Tribunal de Contas pede rejeição das contas da Prefeita Ivone de Calmon

O Tribunal de Contas de Santa Catarina concluiu, na sessão extraordinária do Pleno desta sexta-feira (16), a apreciação das contas dos 295 municípios catarinenses referentes ao exercício de 2015. Nove prefeitos receberam parecer prévio pela rejeição das contas, ou seja, 3,05% do total, e 286 pela aprovação. A manifestação do TCE/SC orienta o julgamento das contas pelas respectivas câmaras municipais e, segundo a Constituição Estadual, só deixa de prevalecer por decisão de dois terços dos vereadores.

As irregularidades que motivaram os pareceres pela rejeição das contas são de ordem legal, conforme a Decisão Normativa N.TC 06/2008, e entre elas estão: a ocorrência de déficit orçamentário, quando o gasto é maior do que a arrecadação, o que fere a Lei de Responsabilidade Fiscal (LRF);  ocorrência de déficit financeiro e a não aplicação de no mínimo 95% das receitas do Fundo de Manutenção e Desenvolvimento da Educação Básica e de Valorização dos Profissionais da Educação (Fundeb), contrariando a Lei Federal nº 11.494/2007.

[Trechos do conjunto de dados]
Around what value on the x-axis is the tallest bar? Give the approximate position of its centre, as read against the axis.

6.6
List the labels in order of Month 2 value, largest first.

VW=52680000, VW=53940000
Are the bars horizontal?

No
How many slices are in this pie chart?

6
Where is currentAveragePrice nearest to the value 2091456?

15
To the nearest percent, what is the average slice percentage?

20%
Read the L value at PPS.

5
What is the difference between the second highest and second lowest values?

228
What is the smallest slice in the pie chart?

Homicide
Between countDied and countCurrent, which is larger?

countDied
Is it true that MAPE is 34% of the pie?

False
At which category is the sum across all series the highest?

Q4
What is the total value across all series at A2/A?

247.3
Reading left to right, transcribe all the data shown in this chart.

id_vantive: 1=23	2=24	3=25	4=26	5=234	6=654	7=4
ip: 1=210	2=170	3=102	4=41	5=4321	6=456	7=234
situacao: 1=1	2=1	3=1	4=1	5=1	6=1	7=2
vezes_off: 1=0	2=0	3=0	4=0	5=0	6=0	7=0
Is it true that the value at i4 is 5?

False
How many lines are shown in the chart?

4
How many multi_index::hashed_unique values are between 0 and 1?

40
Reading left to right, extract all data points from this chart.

▸ **Instrução de trabalho A**
Transcreva o trecho da notícia sobre as contas municipais, começando em "As irregularidades que" e terminando em "Federal nº 11.494/2007.".
▸ **Instrução de trabalho B**
De acordo com a notícia sobre as contas municipais, quantos prefeitos receberam parecer prévio pela rejeição das contas de 2015?
▸ **Instrução de trabalho C**
Escreva o que vem a seguir na notícia sobre as contas dos municípios catarinenses, a partir do ponto em que ela termina.
Não é preciso consultar os dados.

▸ **Espaço para resposta A**
As irregularidades que motivaram os pareceres pela rejeição das contas são de ordem legal, conforme a Decisão Normativa N.TC 06/2008, e entre elas estão: a ocorrência de déficit orçamentário, quando o gasto é maior do que a arrecadação, o que fere a Lei de Responsabilidade Fiscal (LRF);  ocorrência de déficit financeiro e a não aplicação de no mínimo 95% das receitas do Fundo de Manutenção e Desenvolvimento da Educação Básica e de Valorização dos Profissionais da Educação (Fundeb), contrariando a Lei Federal nº 11.494/2007.

▸ **Espaço para resposta B**
Nove prefeitos, o que corresponde a 3,05% do total.

▸ **Espaço para resposta C**
Para o líder da oposição na câmara municipal, Edimar Santiel (PMDB), a sugestão do TCE/SC só mostra a verdade sobre a atual administração: "Eu alertei durante os quatro anos do mandato para que fossem tomadas medidas de cautela e que havia coisas erradas dentro da prefeitura, agora, com o parecer pela rejeição, só comprova o que eu dizia" afirma Santiel.

Na apreciação das contas anuais, o TCE/SC verifica se o balanço geral representa adequadamente a posição financeira, orçamentária e patrimonial do município em 31 de dezembro. A partir do exercício de 2015, o TCE/SC passou a examinar ainda a obediência às novas normas da contabilidade pública brasileira, que constam do Plano de Contas Aplicado ao Setor Público (PCASP).